A story must be rational.
Art has to make sense.
Mystic writing employs the technique of hinting abstractly at points, flirting with the subconscious, giving us glimpses of a distant meaning, but once we try to reach for it, it's much further away than we were first let to believe. We're dragged in deeper, into a world of dream-logics and riddles without definite answers. Curiosity grows with the longing for the promised revelation, but it never comes out in a way that satisfies the rational mind, because if there are any answers buried deep in the soup of riddles, they are ones that defy rationality altogether – they are reserved for the subconscious mind to understand. Mysticism builds a trance, lowers your guards, and then…
Oh, hang on. A story must be rational.
If you ask a painter what their painting means, they will likely reply: "If I could tell you plainly, I wouldn't have had to waste my time painting this, would I?"

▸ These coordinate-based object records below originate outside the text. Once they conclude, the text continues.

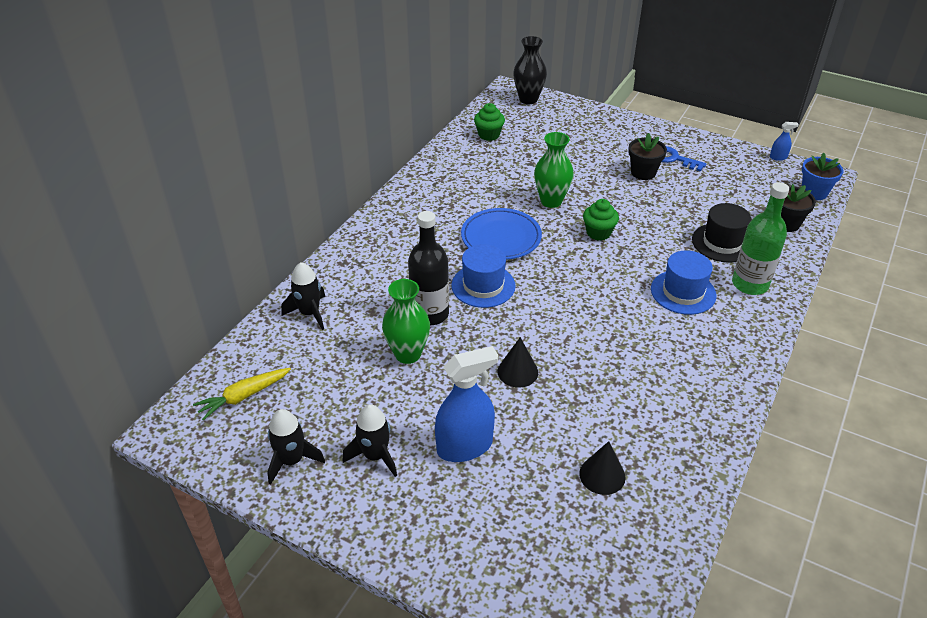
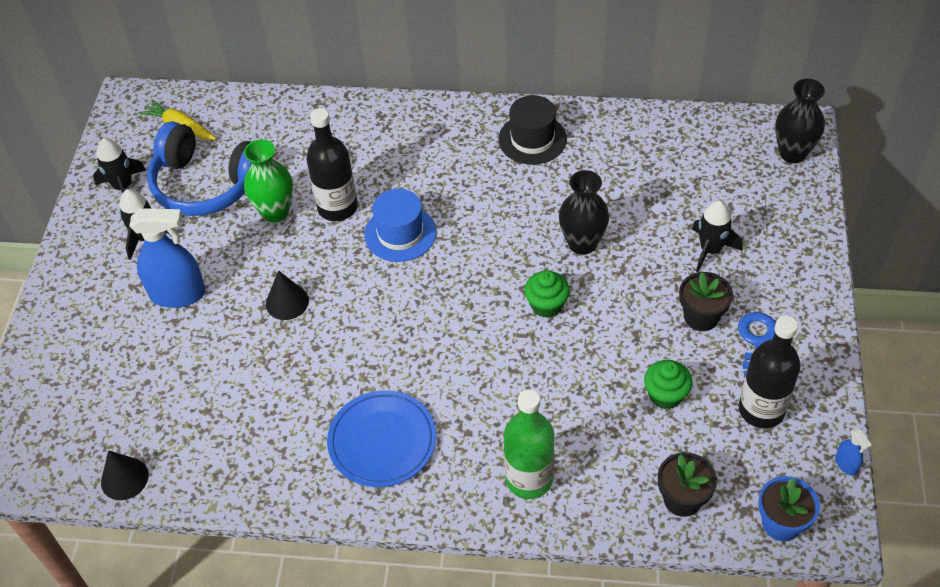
camera: 70 degrees right, 10 degrees up
(309, 313) = (298, 123): black rocket -> black rocket (710, 250)
(338, 393) = (207, 184): none -> blue headphones
(465, 446) = (178, 294): blue spray bottle -> blue spray bottle turned 45 degrees counterclockwise
(489, 135) = (682, 144): green cupcake -> green cupcake (665, 395)
(501, 238) = (487, 221): blue plate -> blue plate (382, 441)
(551, 201) = (582, 244): green vase -> black vase
(602, 475) = (179, 407): black cone -> black cone (124, 478)
(683, 292) = (479, 413): blue hat -> none
(722, 243) = (597, 434): black hat -> black hat (532, 139)
(727, 173) = (761, 410): none -> black bottle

Is it so much different with a story?
All schools of writing, all self-help gurus and seminar holders will tell you right off the bat: "Know your story! You must be able to sum it up into a single line, its theme into a single word, and not a leaf may fall in your story world without you knowing it! Plots may have no holes, all questions must have answers, and you as the writer damned well better know them all!"
The result is a stream of writers typing away at manuscripts with 3 act structure, perfect causality and defined character goals presented at the 10% mark. The result is a stream of airport crime novels and Hollywood summer-blockbusters. All wonderfully polished, entertaining and last but not least: They make sense.
Something that makes sense is invariably mundane.
Art has to make sense?
Could you, rationally, write a story that speaks to a part of the human mind that rationality has no hope of understanding? Could your conscious mind relate a story to the subconscious one of others? Shouldn't you rather be on location?